■ PROBLEM DETAILS: The required result is each line of the entries below containing the string "может".

EXERCISE DATA Block Start

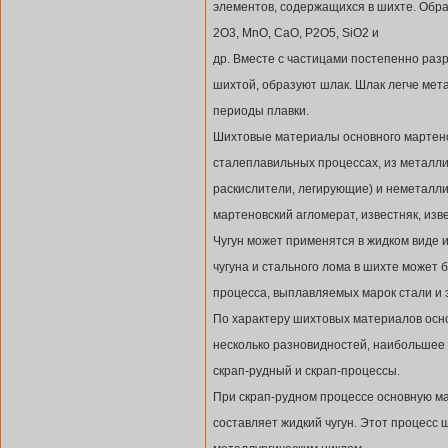
элементов, содержащихся в шихте. Обр
2O3, MnO, CaO, P2O5, SiO2 и
др. Вместе с частицами постепенно ра
шихтой, образуют шлак. Шлак легче мета
периоды плавки.
Шихтовые материалы основного мартеновс
сталеплавильных процессах, из металлич
раскислители, легирующие) и неметалли
мартеновский агломерат, известняк, изве
Чугун может применятся в жидком виде 
чугуна и стального лома в шихте может 
процесса, выплавляемых марок стали и 
По характеру шихтовых материалов осн
несколько разновидностей, наибольшее
скрап-рудный и скрап-процессы.
При скрап-рудном процессе основную ма
составляет жидкий чугун. Этот процесс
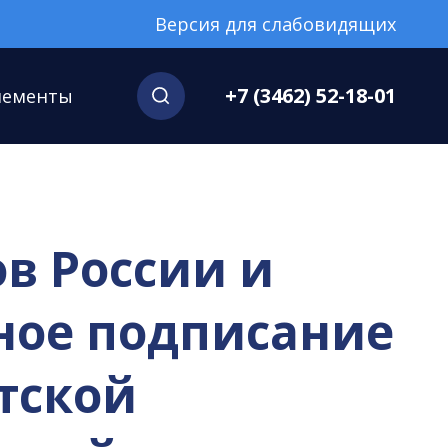
Версия для слабовидящих
+7 (3462) 52-18-01
нементы
ов России и
нное подписание
утской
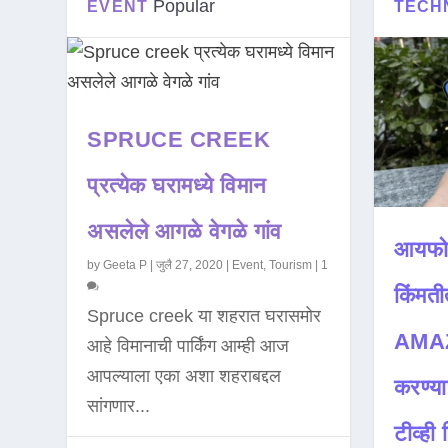
Popular
EVENT
TECH
SPRUCE CREEK
प्रत्येक घरामध्ये विमान
असलेले आगळे वेगळे गांव
आयफो
by
Geeta P
|
जुलै 27, 2020
|
Event
,
Tourism
|
1
किंमती
Spruce creek या शहरात घरासमोर
AMAZ
आहे विमानाची पार्किंग आम्ही आज
आपल्याला एका अशा शहराबद्दल
करण्या
सांगणार...
टीव्ही ह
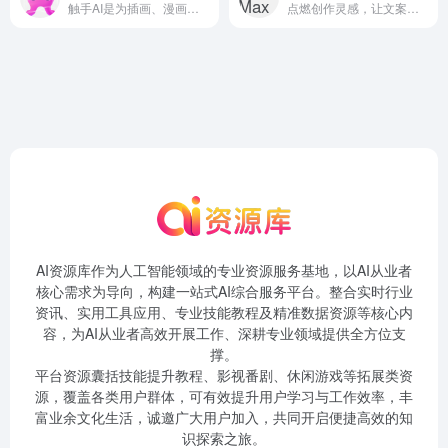
触手AI是为插画、漫画、设计等用户打造的国产AI绘画创作平台，支持文生图、图生图、参考生图、lora在线模型训练、海量模型可使用，并已通过国内第二批深度合成服务算法备案。
点燃创作灵感，让文案翻滚起来
AI资源库作为人工智能领域的专业资源服务基地，以AI从业者
核心需求为导向，构建一站式AI综合服务平台。整合实时行业
资讯、实用工具应用、专业技能教程及精准数据资源等核心内
容，为AI从业者高效开展工作、深耕专业领域提供全方位支
撑。
平台资源囊括技能提升教程、影视番剧、休闲游戏等拓展类资
源，覆盖各类用户群体，可有效提升用户学习与工作效率，丰
富业余文化生活，诚邀广大用户加入，共同开启便捷高效的知
识探索之旅。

EXERCISE DATA Block End

■ SOLVED EXERCISE:
Чугун может применятся в жидком виде 
чугуна и стального лома в шихте может 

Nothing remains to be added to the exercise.